Der lange Junitag war heiß gewesen,
Ich saß im Garten einer Fischerhütte,
Wo schlicht auf Beeten, zierlich eingerahmt
Von Muscheln, Buchs und glatten Kieselsteinen,
Der Goldlack blüht, und Tulpen, Mohn und Rosen
In bäurisch buntem Durcheinander prunken.
Es war die Nacht schon im Begriff, dem Tage
Die Riegel vorzuschieben; stiller ward
Im Umkreis alles; Schwalben jagten sich
In hoher Luft; und aus der Nähe schlug
Ans Ohr das Rollen auf der Kegelbahn.
Im Gutenacht der Sonne blinkerten
Die Scheiben kleiner Häuser auf der Insel,
Die jenseit lag, wie blanke Messingplatten.
Den Strom hinab glitt feierlich und stumm,
Gleich einer Königin, voll hoher Würde,
Ein Riesenschiff, auf dessen Vorderdeck
Die Menschen Kopf an Kopf versammelt stehn.
Sie alle winken ihre letzten Grüße
Den letzten Streifen ihrer Heimat zu.
In manchen Bart mag nun die Mannesträne,
So selten sonst, unaufgehalten tropfen.
In manches Herz, das längst im Sturz und Stoß
Der Lebenswellen hart und starr geworden,
Klingt einmal noch ein altes Kinderlied.
Doch vorwärts, vorwärts ins gelobte Land!
Die Pflicht befiehlt zu leben und zu kämpfen,
Befiehlt dem einen, für sein Weib zu sorgen,
Und für sich selbst dem andern. Jeder so
Hat seiner Ketten schwere Last zu tragen,
Die, allzu schwer, ihn in die Tiefe zieht.
Geboren werden, leiden dann und sterben,
Es zeigt das Leben doch nur scharfe Scherben.
Vielleicht? Vielleicht auch jetzt gelingt es nicht,
Auf fremdem Erdenraum, mit letzter Kraft,
Ein oft geträumtes, großes Glück zu finden.
Das Glück heißt Gold, und Gold heißt ruhig leben:
Vom sichern Sitze des Amphitheaters
In die Arena lächelnd niederschaun,
Wo, dichtgeschart, der Mob zerrissen wird
Vom Tigertier der Armut und der Schulden …
Das Schiff ist längst getaucht ins tiefe Dunkel.

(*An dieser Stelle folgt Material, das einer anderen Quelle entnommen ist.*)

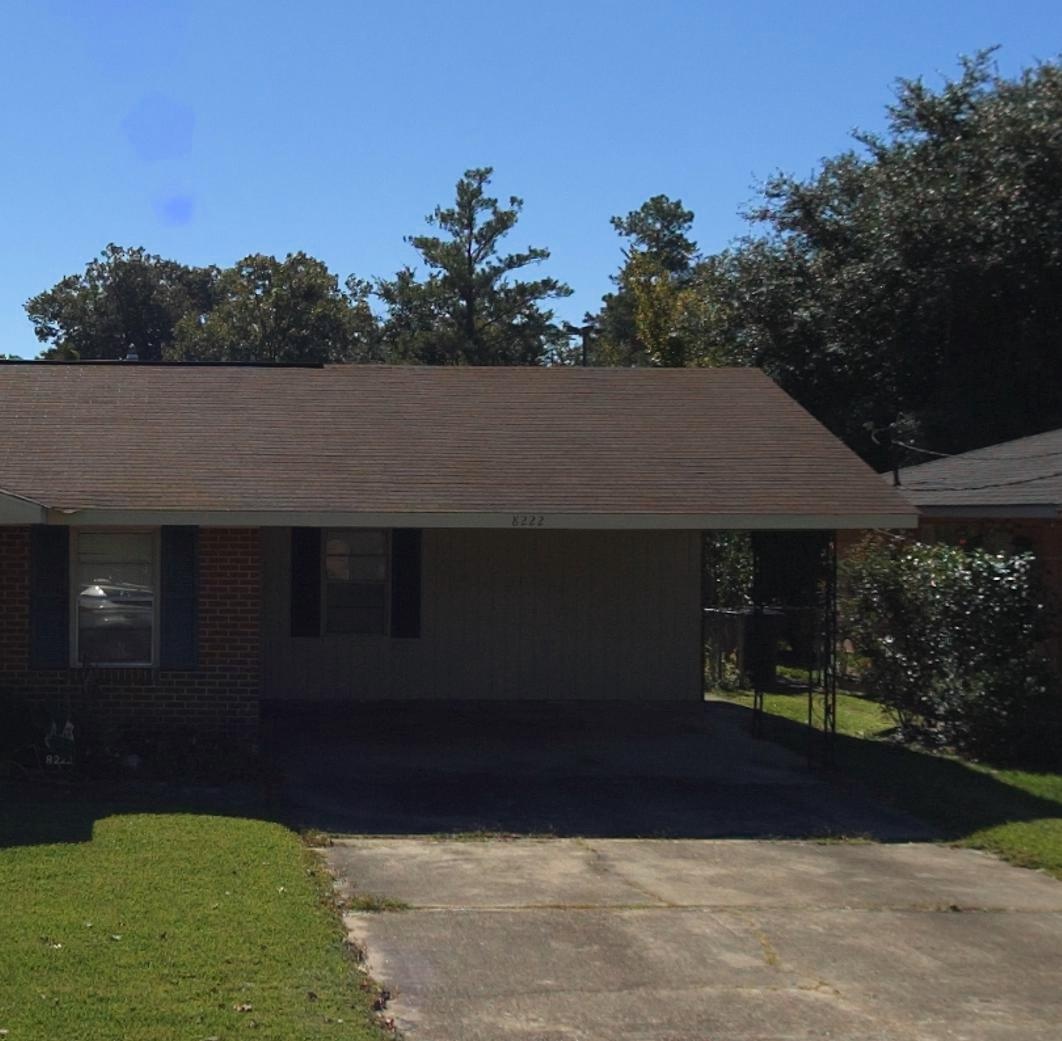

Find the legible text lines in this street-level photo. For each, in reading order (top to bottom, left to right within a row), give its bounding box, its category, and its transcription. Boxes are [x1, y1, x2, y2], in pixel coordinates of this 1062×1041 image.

[509, 514, 547, 529] StreetNumber: 8222
[43, 751, 76, 768] StreetNumber: 82**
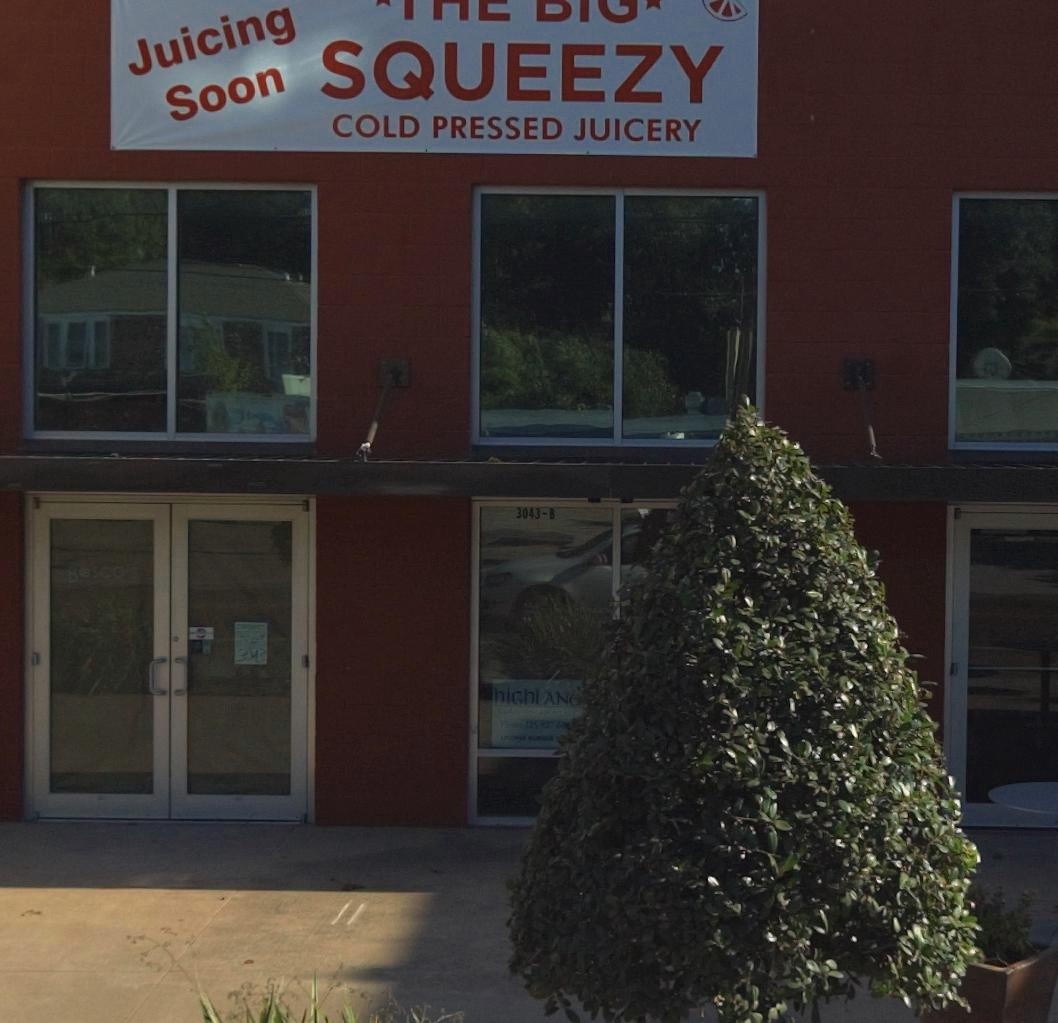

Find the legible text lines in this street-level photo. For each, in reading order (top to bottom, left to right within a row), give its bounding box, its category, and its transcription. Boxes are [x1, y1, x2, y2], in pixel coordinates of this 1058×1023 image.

[125, 3, 301, 81] None: Juicing
[161, 62, 295, 130] None: Soon
[327, 108, 709, 146] None: COLD PRESSED JUICERY
[317, 33, 731, 113] BusinessName: SQUEEZY
[514, 505, 558, 521] StreetNumber: 3043-B
[492, 684, 572, 709] None: highlan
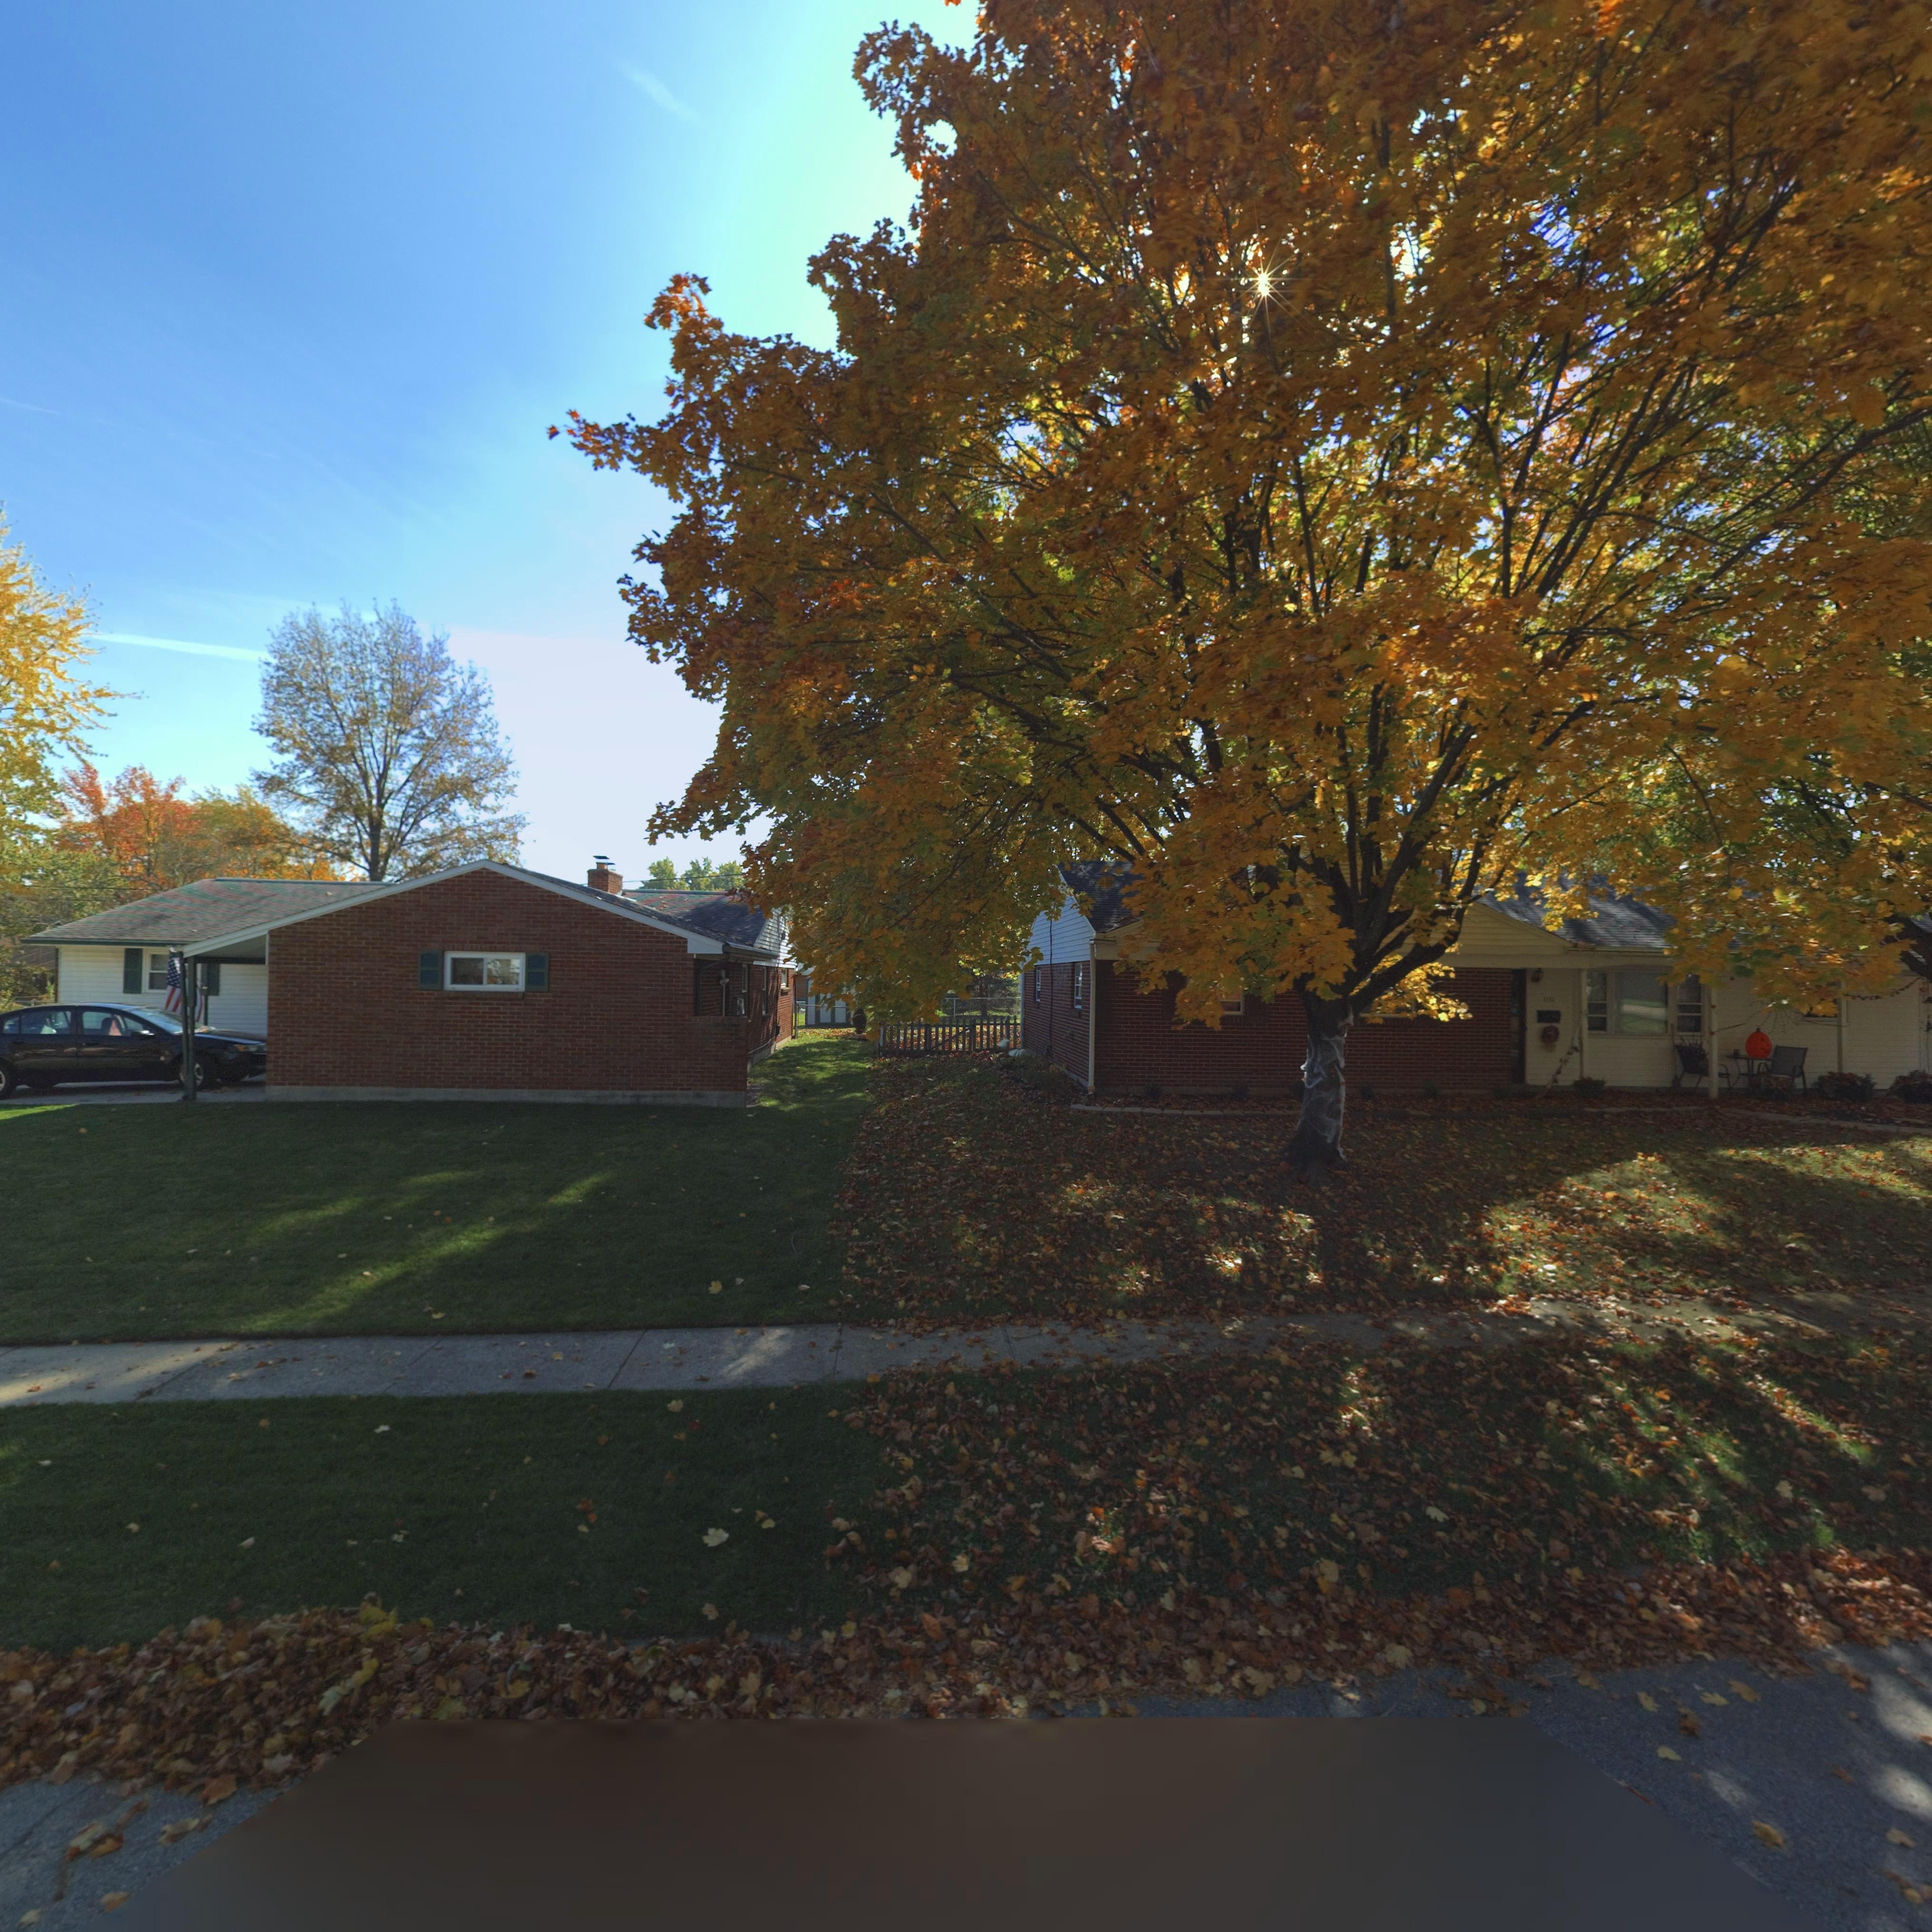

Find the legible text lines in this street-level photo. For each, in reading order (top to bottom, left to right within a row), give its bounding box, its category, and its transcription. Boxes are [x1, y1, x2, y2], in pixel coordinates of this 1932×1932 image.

Bleischwere Stille gräbt sich in den Strom,
Indessen aus der Kegelbahn im Dorf
Beim Schein der Lampe noch die Gäste zechen.
In gleichen Zwischenräumen bellt ein Hund,
Und eine Wiege knarrt im Nachbarhause.
Letzter Gruß.
Herbsttag, und doch wie weiches Frühlingswetter,
Ich schlenderte langseits der Friedhofshecke,
Ein Sarg schien unter Gramgeläut zu sinken,
Dann bog ich auf dem Wege um die Ecke.
Da kamst du, keine Täuschung, mir entgegen,
Wir hatten gestern Abschied schon genommen,
Du gingst zur Bahn, begleitet von Geschwistern,
Was mußte noch einmal die Marter kommen.
Ich grüßte dich, und sah dein freundlich Danken;
Die mit dir schritten, haben's nicht beachtet.
Und ich blieb stehn, du wandtest dich verstohlen,
Von Leid war meine Seele dicht umnachtet.
Im Schmerz grub ich die Linke in den Dornbusch
Und ließ die Stacheln tief ins Fleisch mir dringen,
Ein letzter Gruß von dir, von mir – vorüber,
Die Hand im Strauch will fest die Qual bezwingen.
Es tat nicht weh, ich hab' in Wachs gegriffen,
Kein Tropfen sprang, es hat nicht warm geflutet,
Die roten Ströme sind zurückgeflossen,
Es hat mein Herz, mein Herz nur hat geblutet.